Brits topped the list of foreign property buyers last year, snapping up 4,469 homes in Spain, figures from Spain's College of Property Registrars reveal.

Meanwhile, the big movers in Spain's property market were the Russians who snapped up 2,585 Spanish homes in 2012, 48.6 percent up a year earlier.

That saw them move into third place behind the French (2,675 homes) but ahead of the Germans (2,127 homes).

“It’s clear that foreign buyers are increasingly important to the Spanish housing market and economy,” property analyst and consultant Mark Stucklin told The Local.

But while Stucklin hailed the 2012 results as positive, he queried why the Spanish government appears "so keen" on discouraging these buyers.

In his article ‘Foreign buyers kept the wheels on the Spanish jalopy in 2012’, Stucklin referred to two specific new laws responsible for discouraging non-Spanish nationals from buying a property in Spain: worldwide asset reporting and the crackdown on holiday home rentals.

Stuckin told The Local that asset declaration is likely to dampen many foreign retirees’ hopes of buying a home in Spain due to the severe penalties involved if procedures are not met and because of the lack of awareness and information available on the matter.

The new assets declaration rules mean that all tax resident in Spain with property or financial assets outside the country worth €50,000 or more are legally obliged to inform Spain's finance ministry.

Although the Spanish governemnt says the move is designed to fight tax fraud, some people are concerned that those assets may not be protected.

“Spain is receiving very negative press as a result of this law,” Stucklin argued. “It’s posing a huge threat to the Spanish property market.”

The property expert also says new legislation restricting short-term home rentals is also likely to affect purchases in the long run.

The law is aimed at cracking down on the thousands of people who currently rent out their homes independently to holiday makers over the internet, a practice which hotel owners have long criticized for undermining the country's tourist trade.
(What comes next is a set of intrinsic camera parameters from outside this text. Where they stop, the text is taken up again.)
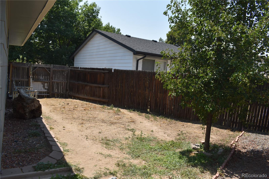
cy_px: 90
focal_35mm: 27
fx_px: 202
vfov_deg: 47.9
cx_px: 134
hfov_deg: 67.4
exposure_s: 1/200
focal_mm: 18
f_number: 9
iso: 100
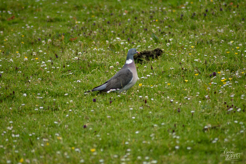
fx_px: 3075
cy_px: 82
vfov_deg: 3.1
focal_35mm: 450
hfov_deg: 4.6
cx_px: 123
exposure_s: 1/2000
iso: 800
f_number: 5.6
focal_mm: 300
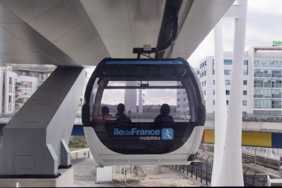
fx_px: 298
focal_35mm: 38
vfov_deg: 35.1
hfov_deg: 50.7
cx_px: 141
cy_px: 94
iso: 2500
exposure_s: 1/500
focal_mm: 25.4
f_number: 8
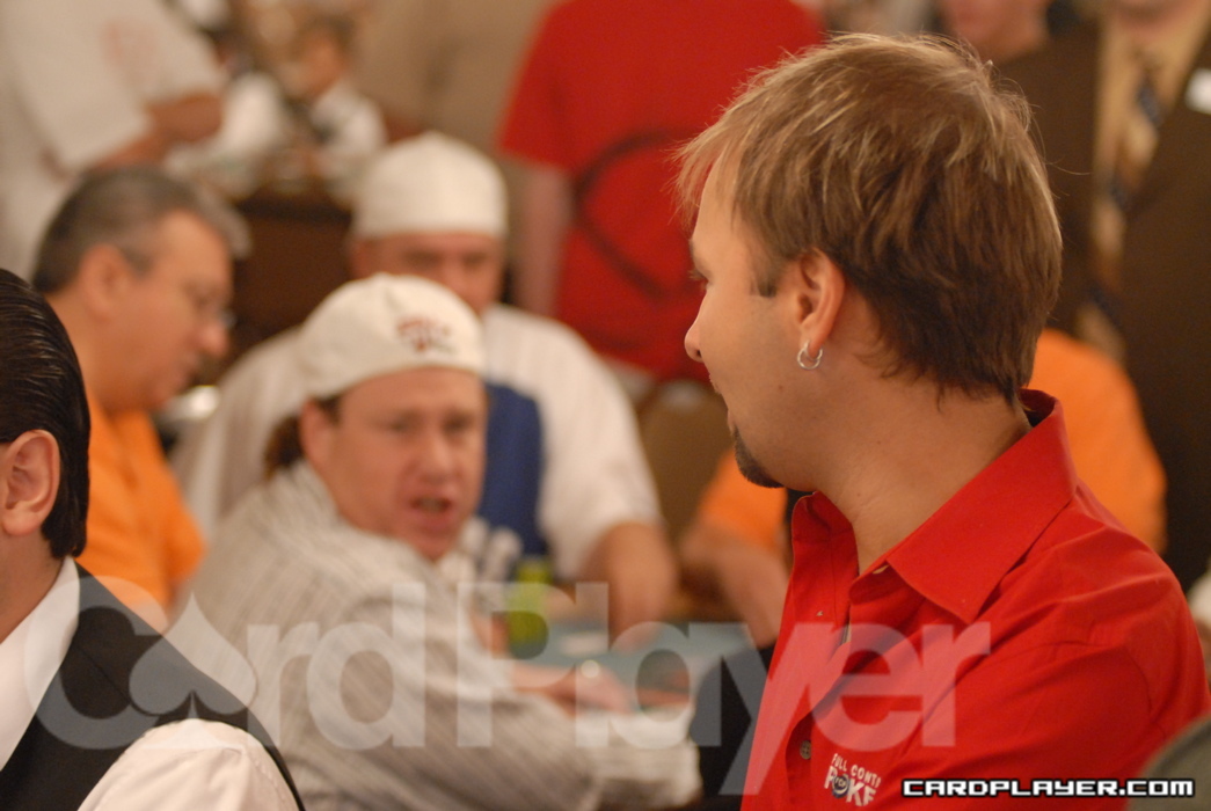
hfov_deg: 19.4
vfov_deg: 13.1
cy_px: 406
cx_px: 606
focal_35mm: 105
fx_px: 3537
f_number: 2.8
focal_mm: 70
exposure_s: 1/80
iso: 1000
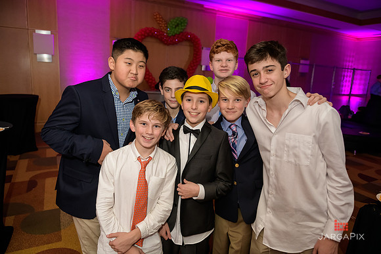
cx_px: 190
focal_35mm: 24
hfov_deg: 73.7
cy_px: 127
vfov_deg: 53.2
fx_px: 254
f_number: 3.2
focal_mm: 24
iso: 1600
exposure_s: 1/125
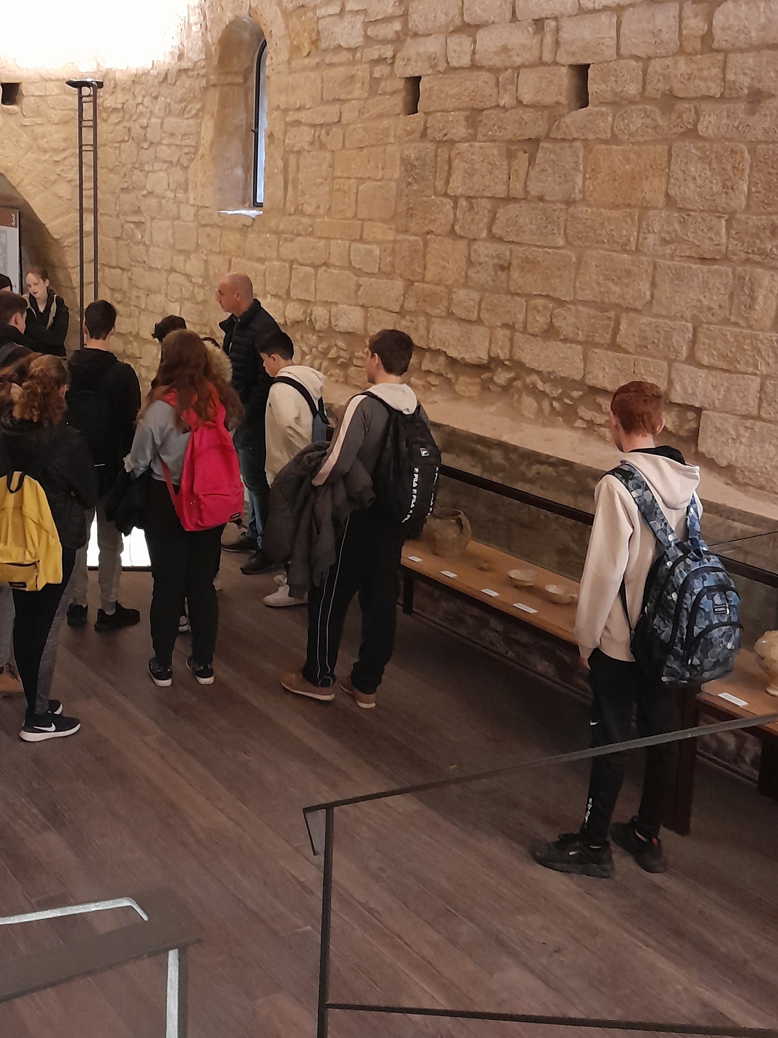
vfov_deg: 44.4
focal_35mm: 42
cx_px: 182
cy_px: 381
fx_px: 1259
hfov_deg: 33.6
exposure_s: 1/25
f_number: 1.8
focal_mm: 4
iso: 640
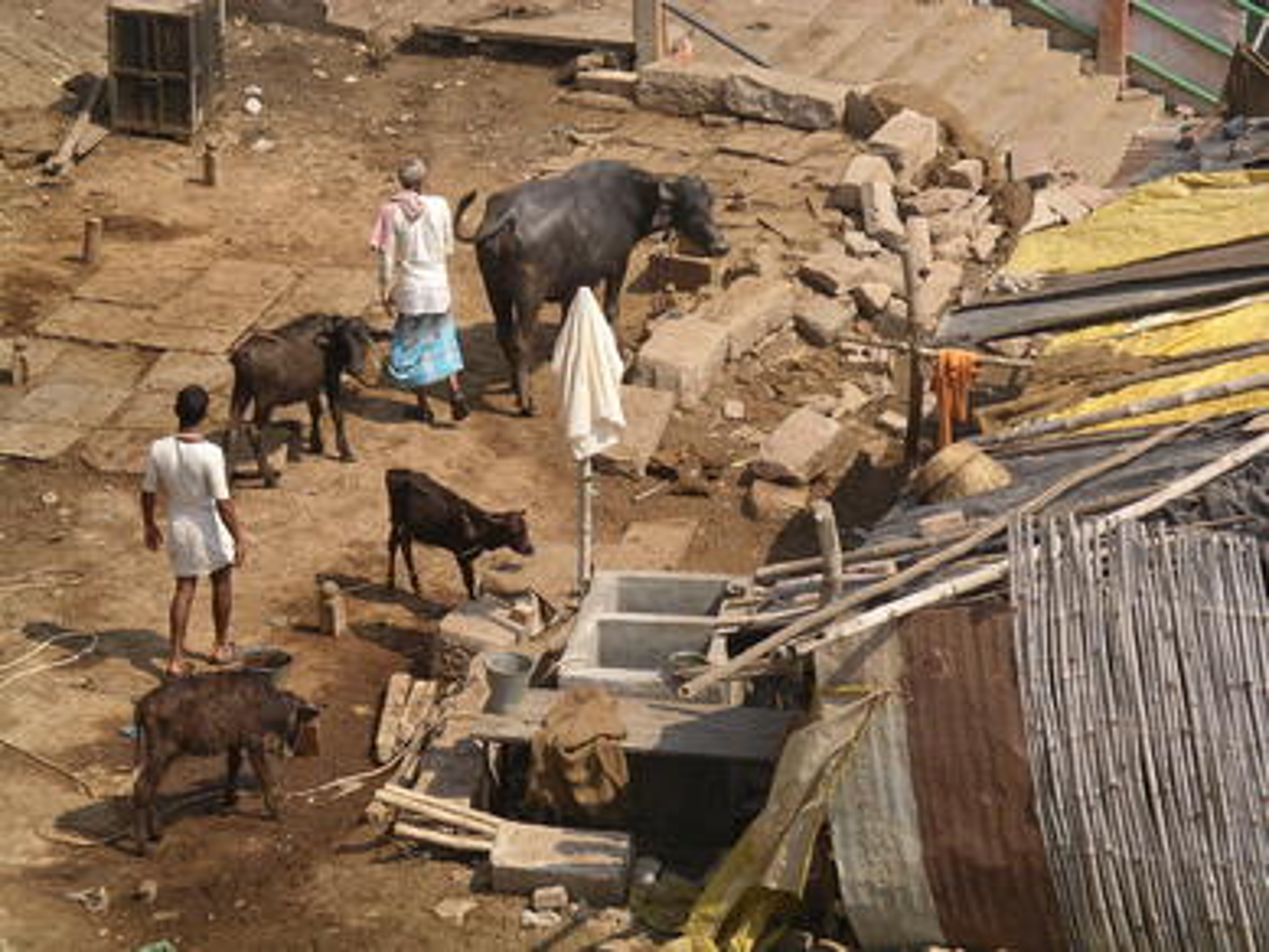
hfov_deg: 12.7
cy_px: 476
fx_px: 5721
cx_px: 634
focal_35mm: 156
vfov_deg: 9.5
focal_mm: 32.5
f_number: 4.8
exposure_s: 1/572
“Many expats who assume they can rent out their newly purchased properties as a way of paying off their mortgages will have to face arbitrary enforcement on the part of the Spanish authorities to establish whether they can or not,” Stucklin told The Local.

“It’s impossible to predict what will happen in the long term,” the property analyst explained. “You talk to two different lawyers on the matter and they’ll give two contradictory answers.”

Despite the confusion surrounding the new laws, however, Stuckin predicts foreigners will continue to sign off on ten percent of all house purchases in Spain in 2013.